• [ATIVIDADE 1]: Reescreva os registros começando na linha que contém "left knee: (355, 507, 12)" e terminando na linha que contém "left wrist: (876, 440, -17)", trocando "Person" por "Pessoa" e deixando todo o resto igual.

• [TEXTO DO EXERCÍCIO]:

^^^^^^^^^^^^^^^^

São Paulo, domingo, 30 de julho de 1995
Texto Anterior | Próximo Texto | Índice

Paraíso de hereges

RENATO JANINE RIBEIRO
ESPECIAL PARA A FOLHA

Em fins do século 16, índios do Recôncavo Baiano se reúnem na região de Jaguaripe para formar o que é conhecido como uma ``santidade" -termo que, para resumir, indica um movimento religioso intenso, milenarista. A ``santidade de Jaguaripe", que data do começo dos anos 1580, fica rapidamente famosa, recebendo até comentários de um dos mais destacados jesuítas italianos, o padre Giovanni Bottero, bem conhecido dos estudiosos de filosofia política por ser o autor do termo ``razão de Estado".
Pois é esse movimento que Ronaldo Vainfas, autor de várias obras sobre as mentalidades no Brasil colonial, estuda nesta que foi sua tese para professor titular de história na Universidade Federal Fluminense. É inevitável tratar-se de um trabalho interdisciplinar, no qual se cruzam referências à sociologia, à antropologia, aos estudos religiosos e às várias espécies de história, desde a tradicional, que estabelece os fatos como ``verdadeiros", até a mais nova, que indaga o verossímil e a mentalidade. E os resultados são instigantes.
Sabe-se que, à época da descoberta, certos pajés, de quem não se sabia a filiação ou a origem, conhecidos como ``caraís", apareciam periodicamente, de aldeia em aldeia, pregando uma ``Terra sem Mal", na qual a caça e o alimento viriam espontaneamente ao índio, e onde não existiria qualquer espécie de sofrimento. Hélene e Pierre Clastres, para explicar esse fato, disseram que os selvagens reagiam a uma tendência de seus caciques a ampliar o poder: diante de uma exacerbação das chefias, os índios, anarquistas primitivos, apostariam no contrapoder religioso.

^^^^^^^^^^^^^^^^

• [DADOS APRESENTADOS]:
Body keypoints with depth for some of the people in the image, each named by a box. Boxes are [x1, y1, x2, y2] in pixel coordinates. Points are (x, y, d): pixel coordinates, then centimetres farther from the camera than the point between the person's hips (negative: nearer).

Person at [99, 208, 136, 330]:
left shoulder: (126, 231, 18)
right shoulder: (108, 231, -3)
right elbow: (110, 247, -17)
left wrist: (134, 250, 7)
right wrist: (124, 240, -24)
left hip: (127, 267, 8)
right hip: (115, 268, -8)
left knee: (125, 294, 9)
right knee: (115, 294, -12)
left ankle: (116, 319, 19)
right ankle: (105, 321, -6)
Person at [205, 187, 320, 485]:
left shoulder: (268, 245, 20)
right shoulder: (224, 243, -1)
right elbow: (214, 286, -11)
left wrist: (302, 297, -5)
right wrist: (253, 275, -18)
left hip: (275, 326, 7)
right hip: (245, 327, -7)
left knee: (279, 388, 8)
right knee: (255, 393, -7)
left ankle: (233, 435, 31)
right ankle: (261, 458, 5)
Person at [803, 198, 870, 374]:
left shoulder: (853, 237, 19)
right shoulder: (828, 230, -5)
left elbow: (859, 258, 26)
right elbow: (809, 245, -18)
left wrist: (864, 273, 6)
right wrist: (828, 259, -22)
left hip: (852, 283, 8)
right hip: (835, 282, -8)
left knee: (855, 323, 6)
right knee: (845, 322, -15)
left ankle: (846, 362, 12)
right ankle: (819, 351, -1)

^^^^^^^^^^^^^^^^

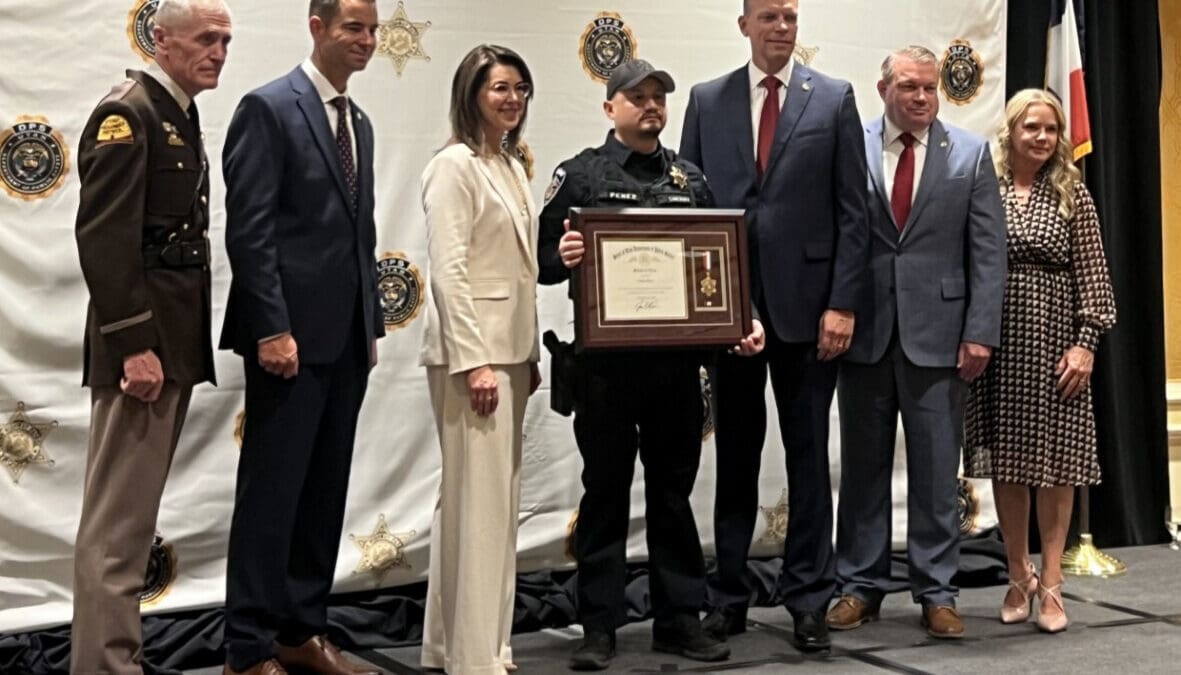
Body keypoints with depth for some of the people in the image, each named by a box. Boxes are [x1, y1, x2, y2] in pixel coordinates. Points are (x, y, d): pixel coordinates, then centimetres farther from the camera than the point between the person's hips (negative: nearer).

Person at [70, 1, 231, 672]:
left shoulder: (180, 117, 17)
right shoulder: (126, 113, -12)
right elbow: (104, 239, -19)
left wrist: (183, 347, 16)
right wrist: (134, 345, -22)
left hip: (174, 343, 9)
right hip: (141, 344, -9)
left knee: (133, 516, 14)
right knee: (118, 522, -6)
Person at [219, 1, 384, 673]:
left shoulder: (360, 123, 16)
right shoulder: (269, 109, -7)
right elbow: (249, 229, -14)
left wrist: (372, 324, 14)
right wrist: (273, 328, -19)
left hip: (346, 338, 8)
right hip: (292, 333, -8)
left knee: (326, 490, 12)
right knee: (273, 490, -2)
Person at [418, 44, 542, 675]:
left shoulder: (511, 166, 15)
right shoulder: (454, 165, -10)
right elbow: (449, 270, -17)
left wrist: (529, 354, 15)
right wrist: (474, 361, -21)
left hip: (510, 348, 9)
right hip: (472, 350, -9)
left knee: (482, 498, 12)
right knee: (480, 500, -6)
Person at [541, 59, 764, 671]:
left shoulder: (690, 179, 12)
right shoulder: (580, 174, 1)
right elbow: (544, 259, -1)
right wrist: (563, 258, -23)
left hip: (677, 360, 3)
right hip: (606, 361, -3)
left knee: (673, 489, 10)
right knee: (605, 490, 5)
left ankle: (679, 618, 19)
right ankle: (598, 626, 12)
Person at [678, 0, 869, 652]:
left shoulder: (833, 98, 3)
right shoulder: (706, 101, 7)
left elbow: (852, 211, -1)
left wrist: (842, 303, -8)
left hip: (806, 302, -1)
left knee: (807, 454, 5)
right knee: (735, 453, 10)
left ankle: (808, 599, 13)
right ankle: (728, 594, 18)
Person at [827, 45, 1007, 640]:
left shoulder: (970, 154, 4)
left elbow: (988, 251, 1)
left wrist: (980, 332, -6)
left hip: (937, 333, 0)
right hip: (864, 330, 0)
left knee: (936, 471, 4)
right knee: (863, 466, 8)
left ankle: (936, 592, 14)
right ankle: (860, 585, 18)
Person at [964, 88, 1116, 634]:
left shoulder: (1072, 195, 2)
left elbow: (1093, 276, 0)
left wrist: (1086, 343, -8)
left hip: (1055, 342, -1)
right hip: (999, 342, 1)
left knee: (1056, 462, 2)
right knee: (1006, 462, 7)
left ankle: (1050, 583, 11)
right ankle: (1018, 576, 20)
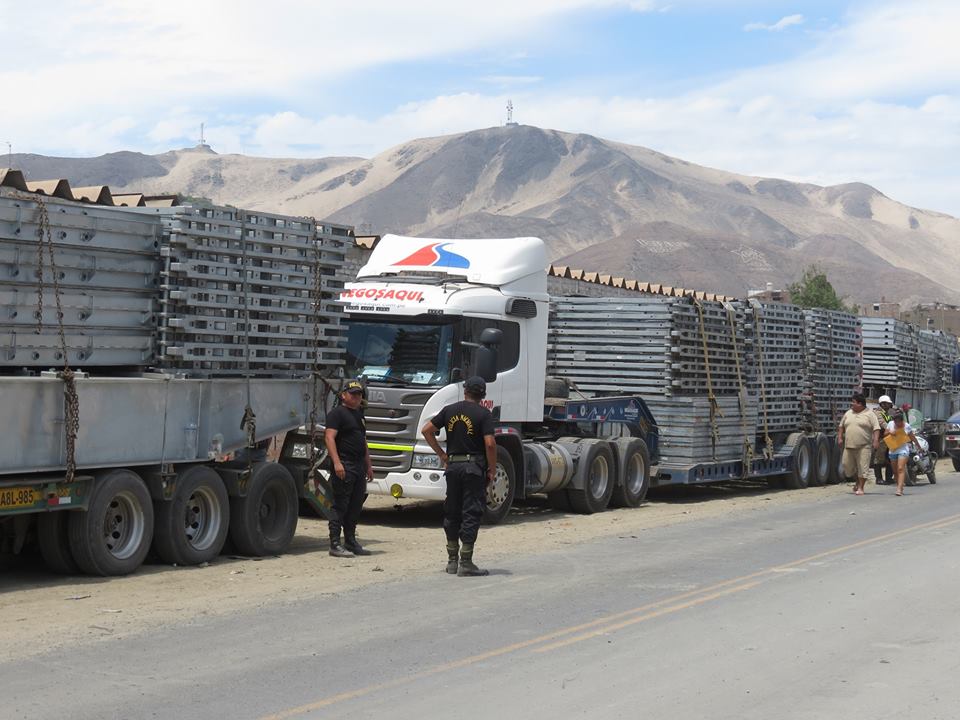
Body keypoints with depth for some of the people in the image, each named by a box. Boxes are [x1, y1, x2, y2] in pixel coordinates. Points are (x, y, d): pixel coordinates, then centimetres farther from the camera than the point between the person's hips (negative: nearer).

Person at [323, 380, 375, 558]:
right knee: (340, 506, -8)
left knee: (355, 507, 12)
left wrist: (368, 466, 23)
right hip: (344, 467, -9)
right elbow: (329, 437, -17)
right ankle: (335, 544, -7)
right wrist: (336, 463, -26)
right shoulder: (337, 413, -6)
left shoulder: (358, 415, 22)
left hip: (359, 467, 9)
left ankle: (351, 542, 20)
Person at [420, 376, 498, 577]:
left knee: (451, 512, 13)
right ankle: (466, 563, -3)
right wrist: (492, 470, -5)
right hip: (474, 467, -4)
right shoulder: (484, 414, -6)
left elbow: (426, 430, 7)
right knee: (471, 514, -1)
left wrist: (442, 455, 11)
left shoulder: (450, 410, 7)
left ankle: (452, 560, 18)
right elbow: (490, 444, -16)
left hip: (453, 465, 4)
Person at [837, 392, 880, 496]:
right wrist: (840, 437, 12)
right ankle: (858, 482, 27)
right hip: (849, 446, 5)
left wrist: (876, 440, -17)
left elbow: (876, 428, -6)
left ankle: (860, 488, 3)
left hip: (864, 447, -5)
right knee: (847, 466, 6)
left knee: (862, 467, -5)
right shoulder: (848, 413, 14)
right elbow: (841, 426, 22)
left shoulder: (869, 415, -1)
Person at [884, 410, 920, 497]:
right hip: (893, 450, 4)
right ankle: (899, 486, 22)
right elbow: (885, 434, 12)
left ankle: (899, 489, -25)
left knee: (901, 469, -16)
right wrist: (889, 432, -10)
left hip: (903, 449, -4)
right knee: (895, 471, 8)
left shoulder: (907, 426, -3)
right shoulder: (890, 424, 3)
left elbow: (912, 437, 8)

^^^^^^^^^^^^^^^^

• [ATIVIDADE 2]: Dê continuidade ao texto sobre a santidade de Jaguaripe a partir do ponto em que ele termina.

• [RESPOSTA 1]:
left knee: (355, 507, 12)
left wrist: (368, 466, 23)
right hip: (344, 467, -9)
right elbow: (329, 437, -17)
right ankle: (335, 544, -7)
right wrist: (336, 463, -26)
right shoulder: (337, 413, -6)
left shoulder: (358, 415, 22)
left hip: (359, 467, 9)
left ankle: (351, 542, 20)
Pessoa at [420, 376, 498, 577]:
left knee: (451, 512, 13)
right ankle: (466, 563, -3)
right wrist: (492, 470, -5)
right hip: (474, 467, -4)
right shoulder: (484, 414, -6)
left elbow: (426, 430, 7)
right knee: (471, 514, -1)
left wrist: (442, 455, 11)
left shoulder: (450, 410, 7)
left ankle: (452, 560, 18)
right elbow: (490, 444, -16)
left hip: (453, 465, 4)
Pessoa at [837, 392, 880, 496]:
right wrist: (840, 437, 12)
right ankle: (858, 482, 27)
right hip: (849, 446, 5)
left wrist: (876, 440, -17)

• [RESPOSTA 2]:
Vainfas, porém, considera insuficiente essa interpretação, porque ela descarta do profetismo qualquer elemento de resistência ao colonialismo português. E nada melhor para prová-lo do que essa estranha santidade do Jaguaripe, que não foi um movimento estritamente indígena, mas se viu acolhida nas terras de um poderoso senhor de engenho -Fernão Cabral de Taíde, que se dizia parente do descobridor- e teve adeptos em praticamente todas as camadas étnicas da colônia: índios, claro, mas também brancos e negros.
O sincretismo é o primeiro traço que salta aos olhos. Usam-se nomes religiosos tupis (variações em torno de Tupã), mas também os cristãos, porque o principal profeta é conhecido por "papa e seus líderes recebem nomes de santos ou mesmo de Mãe de Deus. Há inversões de sinais, típicas de movimentos contestadores, como a promessa de um rebatismo que apaga os sinais do batismo, mas se empregam igualmente símbolos cristãos, como a cruz -e é isso que atrai, para a santidade, a simpatia de dona Margarida da Costa, mulher de Fernão Cabral.
O principal nesta obra, porém, talvez seja a preocupação, que Vainfas tem em comum com outros historiadores de sua geração, como Laura de Mello e Souza, de indagar as ``fronteiras culturais". Há uma clara convicção de que estas são instáveis, lábeis, factícias. Séculos de ocidentalização nos acostumaram a opor, nitidamente, europeus, africanos e índios. Ora, o recorte entre eles não é fácil.
E talvez por isso, pelo menos a meus olhos leigos, as páginas mais interessantes do livro sejam as dedicadas aos mamelucos. Esses, mestiços de branco e índio, embrenhavam-se no ``sertão" (que na época significava a mata densa) numa complicada aventura, que podia visar à escravização do indígena e à busca de metais preciosos, mas também se voltava, às vezes, contra o português.
Com efeito, muitos mamelucos se tornaram canibais, fazendo em seus corpos as dolorosas tatuagens, que indicavam que haviam matado -e comido- prisioneiros de guerra. Aliás, a passagem cômica do livro, que até mereceria ir para o teatro ou o cinema, é quando, no processo de um desses mamelucos -Tomacaúna-, o inquisidor português, ignorando tratar com um antropógafo, insiste em perguntar por que em dias de jejum ele comia carne de caça, no sertão, em vez de abóboras, legumes ou favas...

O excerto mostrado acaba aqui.